*Document:*

“The maturing of a woman who has continued to grow is a beautiful thing to behold.” Naomi Wolf, The Beauty Myth.
Waiting for the shower to heat up, I catch a glimpse of my naked self in the flimsy full-length mirror that rests against the bathroom wall. I survey the landscape, allowing my eyes to linger where they may. I am alone here, the door closed, my husband and children downstairs. Slowly, I take in my entire 40-something form. Everything is as it should be, there are no surprises — except, perhaps, for the absence of judgment and disgust that used to define these moments.
Three years ago, it was all so very different.
Back then, my morning ritual was marked by harsh scrutiny and certain disappointment. Each day began with a piercing personal assessment that was utterly devoid of appreciation, compassion or kindness. Every morning I stood before this mirror, evaluating my appearance with a laser focus on my perceived flaws – the belly, the arms, the thighs, the ass -until the parts I didn’t like were all I could really see.
This pre-breakfast routine always came with a heaping side of shame, as the only thing I hated more than my imperfections was the extent to which I cared about them. Intellectually, I knew I looked fine – even better than fine. I knew there were far more worthy goals to pursue than washboard abs, that surely I could be putting my law degree to better use. I tried telling myself I should be grateful – for my health, my family, my good fortune – but I felt trapped in an endless cycle of self-criticism and despair, obsession and denial.

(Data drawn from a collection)
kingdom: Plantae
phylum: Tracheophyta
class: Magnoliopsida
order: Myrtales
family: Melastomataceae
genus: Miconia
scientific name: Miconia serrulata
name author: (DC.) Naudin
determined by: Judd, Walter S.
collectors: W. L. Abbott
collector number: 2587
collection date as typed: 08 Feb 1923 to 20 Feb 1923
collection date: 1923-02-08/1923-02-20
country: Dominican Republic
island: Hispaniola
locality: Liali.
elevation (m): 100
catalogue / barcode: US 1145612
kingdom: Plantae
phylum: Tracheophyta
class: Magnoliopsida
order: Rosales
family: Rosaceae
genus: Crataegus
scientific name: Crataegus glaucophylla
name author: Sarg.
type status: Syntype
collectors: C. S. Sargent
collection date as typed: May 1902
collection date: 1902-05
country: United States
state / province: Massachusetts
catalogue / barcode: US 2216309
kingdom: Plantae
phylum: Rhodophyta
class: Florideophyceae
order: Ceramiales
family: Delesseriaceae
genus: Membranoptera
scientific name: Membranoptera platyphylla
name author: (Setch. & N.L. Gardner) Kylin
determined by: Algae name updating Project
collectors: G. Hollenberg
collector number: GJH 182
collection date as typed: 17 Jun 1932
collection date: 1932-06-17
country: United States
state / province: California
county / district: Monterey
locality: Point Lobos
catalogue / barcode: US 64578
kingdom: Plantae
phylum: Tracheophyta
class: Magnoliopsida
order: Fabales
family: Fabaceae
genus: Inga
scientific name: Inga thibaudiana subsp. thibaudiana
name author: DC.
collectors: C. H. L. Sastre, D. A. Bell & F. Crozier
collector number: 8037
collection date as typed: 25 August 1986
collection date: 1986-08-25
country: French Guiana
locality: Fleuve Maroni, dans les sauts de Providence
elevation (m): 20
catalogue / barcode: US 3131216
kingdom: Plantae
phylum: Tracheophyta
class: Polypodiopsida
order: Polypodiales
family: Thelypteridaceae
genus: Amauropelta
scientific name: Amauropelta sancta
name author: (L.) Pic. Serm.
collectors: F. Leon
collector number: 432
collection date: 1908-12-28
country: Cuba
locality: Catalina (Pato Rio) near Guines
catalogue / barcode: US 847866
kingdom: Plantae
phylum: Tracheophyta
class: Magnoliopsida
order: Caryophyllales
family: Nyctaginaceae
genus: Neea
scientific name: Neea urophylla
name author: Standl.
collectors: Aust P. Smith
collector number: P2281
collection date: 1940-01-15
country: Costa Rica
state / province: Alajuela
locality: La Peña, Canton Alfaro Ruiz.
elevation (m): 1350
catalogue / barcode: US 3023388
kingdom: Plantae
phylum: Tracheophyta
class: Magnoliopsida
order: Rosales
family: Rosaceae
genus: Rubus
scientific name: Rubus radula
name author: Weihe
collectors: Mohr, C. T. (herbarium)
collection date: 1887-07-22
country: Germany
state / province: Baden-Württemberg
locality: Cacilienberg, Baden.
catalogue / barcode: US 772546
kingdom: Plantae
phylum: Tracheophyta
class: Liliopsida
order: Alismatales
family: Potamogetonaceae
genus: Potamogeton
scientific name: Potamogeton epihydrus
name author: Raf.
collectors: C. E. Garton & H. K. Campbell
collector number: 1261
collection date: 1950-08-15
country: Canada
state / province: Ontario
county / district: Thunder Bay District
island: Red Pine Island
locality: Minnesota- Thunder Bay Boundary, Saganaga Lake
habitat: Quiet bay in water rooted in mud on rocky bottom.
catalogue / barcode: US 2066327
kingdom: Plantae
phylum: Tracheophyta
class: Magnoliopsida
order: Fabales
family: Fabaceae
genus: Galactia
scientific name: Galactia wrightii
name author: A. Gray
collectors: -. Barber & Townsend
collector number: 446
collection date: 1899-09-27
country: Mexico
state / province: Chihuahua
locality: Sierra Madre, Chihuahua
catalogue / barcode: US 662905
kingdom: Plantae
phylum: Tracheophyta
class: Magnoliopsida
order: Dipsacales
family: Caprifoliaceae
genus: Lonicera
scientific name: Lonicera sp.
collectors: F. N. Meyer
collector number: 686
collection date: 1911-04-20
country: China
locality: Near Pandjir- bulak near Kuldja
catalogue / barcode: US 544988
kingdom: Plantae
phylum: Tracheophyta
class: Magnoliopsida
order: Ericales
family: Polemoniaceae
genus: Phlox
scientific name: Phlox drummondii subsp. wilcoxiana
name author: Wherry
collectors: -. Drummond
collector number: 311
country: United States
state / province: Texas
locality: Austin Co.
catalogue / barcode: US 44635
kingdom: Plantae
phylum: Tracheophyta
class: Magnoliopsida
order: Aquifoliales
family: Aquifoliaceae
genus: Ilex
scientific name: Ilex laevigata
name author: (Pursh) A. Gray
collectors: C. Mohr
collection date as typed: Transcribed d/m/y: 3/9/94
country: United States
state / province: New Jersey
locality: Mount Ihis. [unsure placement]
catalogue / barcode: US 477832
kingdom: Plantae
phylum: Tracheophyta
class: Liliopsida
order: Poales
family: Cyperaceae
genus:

*What is asked:*
1. Repeat the passage of the body-image essay that opens with the words containing "Waiting for the" and closes with "so very different.".
2. In the body-image essay, where does the full-length mirror rest?
3. Resume the body-image essay, picking up after its final sentence.
The rows are not needed.

*Outputs in order:*
1.
Waiting for the shower to heat up, I catch a glimpse of my naked self in the flimsy full-length mirror that rests against the bathroom wall. I survey the landscape, allowing my eyes to linger where they may. I am alone here, the door closed, my husband and children downstairs. Slowly, I take in my entire 40-something form. Everything is as it should be, there are no surprises — except, perhaps, for the absence of judgment and disgust that used to define these moments.
Three years ago, it was all so very different.

2. Against the bathroom wall.

3.
This is nonsense, my inner scold would insist. Get over it! Maybe if you went back to work, or had a REAL problem to tackle, you might snap out of this pity party. Stop crying before I give you something to cry about!
Now, my face softens as I step lightly into the steaming shower and relish the feeling of contentment washing over me, as warm and soothing as the water. It is an ordinary moment at the start of a regular day, but it feels like an accomplishment worth celebrating.
We have worked hard to get here, my body and I.
I haven’t changed my diet, increased my exercise routine or discovered any new weight loss wonder drug. It is not the image in the mirror that has changed over these past five years, but rather the lens through which I see it.
And that, Dear Reader, is exactly what I want for you.
Millions of women recently took to the streets in protest after our nation elected a man with an ugly habit of rating women’s appearances on a scale of 1 to 10, not just objectifying us, but reducing our humanity – and our value – to a digit.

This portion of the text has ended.